Task description: Would you extract the whole listing below and retype it exactly?

*** Study material ***

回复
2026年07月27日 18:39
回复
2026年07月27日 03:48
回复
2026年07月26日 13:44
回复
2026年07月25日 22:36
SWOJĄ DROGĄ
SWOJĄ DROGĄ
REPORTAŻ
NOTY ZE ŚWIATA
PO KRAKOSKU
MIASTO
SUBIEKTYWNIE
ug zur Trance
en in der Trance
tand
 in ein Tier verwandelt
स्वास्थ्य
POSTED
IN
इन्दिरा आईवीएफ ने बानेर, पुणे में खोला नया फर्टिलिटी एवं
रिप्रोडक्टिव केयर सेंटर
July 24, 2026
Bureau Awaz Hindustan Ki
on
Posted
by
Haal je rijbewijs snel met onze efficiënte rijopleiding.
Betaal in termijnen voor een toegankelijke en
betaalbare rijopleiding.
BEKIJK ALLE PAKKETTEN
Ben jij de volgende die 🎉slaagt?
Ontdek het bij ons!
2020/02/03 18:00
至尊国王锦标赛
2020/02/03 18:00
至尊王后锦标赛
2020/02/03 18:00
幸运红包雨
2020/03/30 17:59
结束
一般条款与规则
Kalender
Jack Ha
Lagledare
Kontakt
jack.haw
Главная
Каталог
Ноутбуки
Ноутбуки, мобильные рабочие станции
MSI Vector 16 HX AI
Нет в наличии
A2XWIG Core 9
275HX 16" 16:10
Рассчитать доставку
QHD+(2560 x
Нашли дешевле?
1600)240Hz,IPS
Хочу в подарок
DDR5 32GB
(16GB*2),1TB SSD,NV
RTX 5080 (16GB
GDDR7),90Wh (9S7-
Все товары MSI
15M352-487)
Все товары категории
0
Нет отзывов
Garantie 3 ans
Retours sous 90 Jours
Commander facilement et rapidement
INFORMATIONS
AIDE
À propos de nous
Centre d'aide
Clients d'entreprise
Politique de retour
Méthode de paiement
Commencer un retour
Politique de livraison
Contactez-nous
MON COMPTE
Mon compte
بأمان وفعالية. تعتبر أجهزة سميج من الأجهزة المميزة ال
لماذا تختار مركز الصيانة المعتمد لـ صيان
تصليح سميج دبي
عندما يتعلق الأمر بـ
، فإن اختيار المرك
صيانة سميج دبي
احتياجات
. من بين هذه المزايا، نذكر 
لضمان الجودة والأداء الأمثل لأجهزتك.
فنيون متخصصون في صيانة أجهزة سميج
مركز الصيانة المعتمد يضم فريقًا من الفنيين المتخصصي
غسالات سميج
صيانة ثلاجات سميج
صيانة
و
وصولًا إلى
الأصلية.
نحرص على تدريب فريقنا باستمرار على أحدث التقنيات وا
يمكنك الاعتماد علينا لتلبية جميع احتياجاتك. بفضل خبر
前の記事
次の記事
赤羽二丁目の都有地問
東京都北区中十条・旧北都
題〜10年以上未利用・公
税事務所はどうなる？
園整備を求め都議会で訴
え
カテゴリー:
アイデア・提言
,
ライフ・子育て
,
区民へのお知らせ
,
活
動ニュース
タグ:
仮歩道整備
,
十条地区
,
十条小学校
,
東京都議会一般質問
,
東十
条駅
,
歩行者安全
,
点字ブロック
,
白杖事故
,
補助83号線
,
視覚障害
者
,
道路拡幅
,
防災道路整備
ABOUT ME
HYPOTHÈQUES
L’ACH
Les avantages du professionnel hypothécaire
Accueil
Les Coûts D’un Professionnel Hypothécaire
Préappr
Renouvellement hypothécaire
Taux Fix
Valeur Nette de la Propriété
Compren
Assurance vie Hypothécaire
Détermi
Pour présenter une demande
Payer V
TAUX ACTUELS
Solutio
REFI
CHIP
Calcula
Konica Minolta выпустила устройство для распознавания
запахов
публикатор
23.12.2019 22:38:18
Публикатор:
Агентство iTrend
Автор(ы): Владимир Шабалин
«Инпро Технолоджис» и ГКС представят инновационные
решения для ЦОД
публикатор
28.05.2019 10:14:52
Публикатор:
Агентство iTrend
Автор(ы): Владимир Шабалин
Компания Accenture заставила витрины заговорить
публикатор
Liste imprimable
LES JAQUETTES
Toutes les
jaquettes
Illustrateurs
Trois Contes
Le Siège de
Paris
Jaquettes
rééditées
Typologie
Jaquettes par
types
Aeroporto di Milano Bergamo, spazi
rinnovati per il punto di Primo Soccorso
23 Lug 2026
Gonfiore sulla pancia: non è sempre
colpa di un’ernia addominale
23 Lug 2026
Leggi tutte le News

*** End of Study material ***

The completed task:
回复
2026年07月27日 18:39
回复
2026年07月27日 03:48
回复
2026年07月26日 13:44
回复
2026年07月25日 22:36
SWOJĄ DROGĄ
SWOJĄ DROGĄ
REPORTAŻ
NOTY ZE ŚWIATA
PO KRAKOSKU
MIASTO
SUBIEKTYWNIE
ug zur Trance
en in der Trance
tand
 in ein Tier verwandelt
स्वास्थ्य
POSTED
IN
इन्दिरा आईवीएफ ने बानेर, पुणे में खोला नया फर्टिलिटी एवं
रिप्रोडक्टिव केयर सेंटर
July 24, 2026
Bureau Awaz Hindustan Ki
on
Posted
by
Haal je rijbewijs snel met onze efficiënte rijopleiding.
Betaal in termijnen voor een toegankelijke en
betaalbare rijopleiding.
BEKIJK ALLE PAKKETTEN
Ben jij de volgende die 🎉slaagt?
Ontdek het bij ons!
2020/02/03 18:00
至尊国王锦标赛
2020/02/03 18:00
至尊王后锦标赛
2020/02/03 18:00
幸运红包雨
2020/03/30 17:59
结束
一般条款与规则
Kalender
Jack Ha
Lagledare
Kontakt
jack.haw
Главная
Каталог
Ноутбуки
Ноутбуки, мобильные рабочие станции
MSI Vector 16 HX AI
Нет в наличии
A2XWIG Core 9
275HX 16" 16:10
Рассчитать доставку
QHD+(2560 x
Нашли дешевле?
1600)240Hz,IPS
Хочу в подарок
DDR5 32GB
(16GB*2),1TB SSD,NV
RTX 5080 (16GB
GDDR7),90Wh (9S7-
Все товары MSI
15M352-487)
Все товары категории
0
Нет отзывов
Garantie 3 ans
Retours sous 90 Jours
Commander facilement et rapidement
INFORMATIONS
AIDE
À propos de nous
Centre d'aide
Clients d'entreprise
Politique de retour
Méthode de paiement
Commencer un retour
Politique de livraison
Contactez-nous
MON COMPTE
Mon compte
بأمان وفعالية. تعتبر أجهزة سميج من الأجهزة المميزة ال
لماذا تختار مركز الصيانة المعتمد لـ صيان
تصليح سميج دبي
عندما يتعلق الأمر بـ
، فإن اختيار المرك
صيانة سميج دبي
احتياجات
. من بين هذه المزايا، نذكر 
لضمان الجودة والأداء الأمثل لأجهزتك.
فنيون متخصصون في صيانة أجهزة سميج
مركز الصيانة المعتمد يضم فريقًا من الفنيين المتخصصي
غسالات سميج
صيانة ثلاجات سميج
صيانة
و
وصولًا إلى
الأصلية.
نحرص على تدريب فريقنا باستمرار على أحدث التقنيات وا
يمكنك الاعتماد علينا لتلبية جميع احتياجاتك. بفضل خبر
前の記事
次の記事
赤羽二丁目の都有地問
東京都北区中十条・旧北都
題〜10年以上未利用・公
税事務所はどうなる？
園整備を求め都議会で訴
え
カテゴリー:
アイデア・提言
,
ライフ・子育て
,
区民へのお知らせ
,
活
動ニュース
タグ:
仮歩道整備
,
十条地区
,
十条小学校
,
東京都議会一般質問
,
東十
条駅
,
歩行者安全
,
点字ブロック
,
白杖事故
,
補助83号線
,
視覚障害
者
,
道路拡幅
,
防災道路整備
ABOUT ME
HYPOTHÈQUES
L’ACH
Les avantages du professionnel hypothécaire
Accueil
Les Coûts D’un Professionnel Hypothécaire
Préappr
Renouvellement hypothécaire
Taux Fix
Valeur Nette de la Propriété
Compren
Assurance vie Hypothécaire
Détermi
Pour présenter une demande
Payer V
TAUX ACTUELS
Solutio
REFI
CHIP
Calcula
Konica Minolta выпустила устройство для распознавания
запахов
публикатор
23.12.2019 22:38:18
Публикатор:
Агентство iTrend
Автор(ы): Владимир Шабалин
«Инпро Технолоджис» и ГКС представят инновационные
решения для ЦОД
публикатор
28.05.2019 10:14:52
Публикатор:
Агентство iTrend
Автор(ы): Владимир Шабалин
Компания Accenture заставила витрины заговорить
публикатор
Liste imprimable
LES JAQUETTES
Toutes les
jaquettes
Illustrateurs
Trois Contes
Le Siège de
Paris
Jaquettes
rééditées
Typologie
Jaquettes par
types
Aeroporto di Milano Bergamo, spazi
rinnovati per il punto di Primo Soccorso
23 Lug 2026
Gonfiore sulla pancia: non è sempre
colpa di un’ernia addominale
23 Lug 2026
Leggi tutte le News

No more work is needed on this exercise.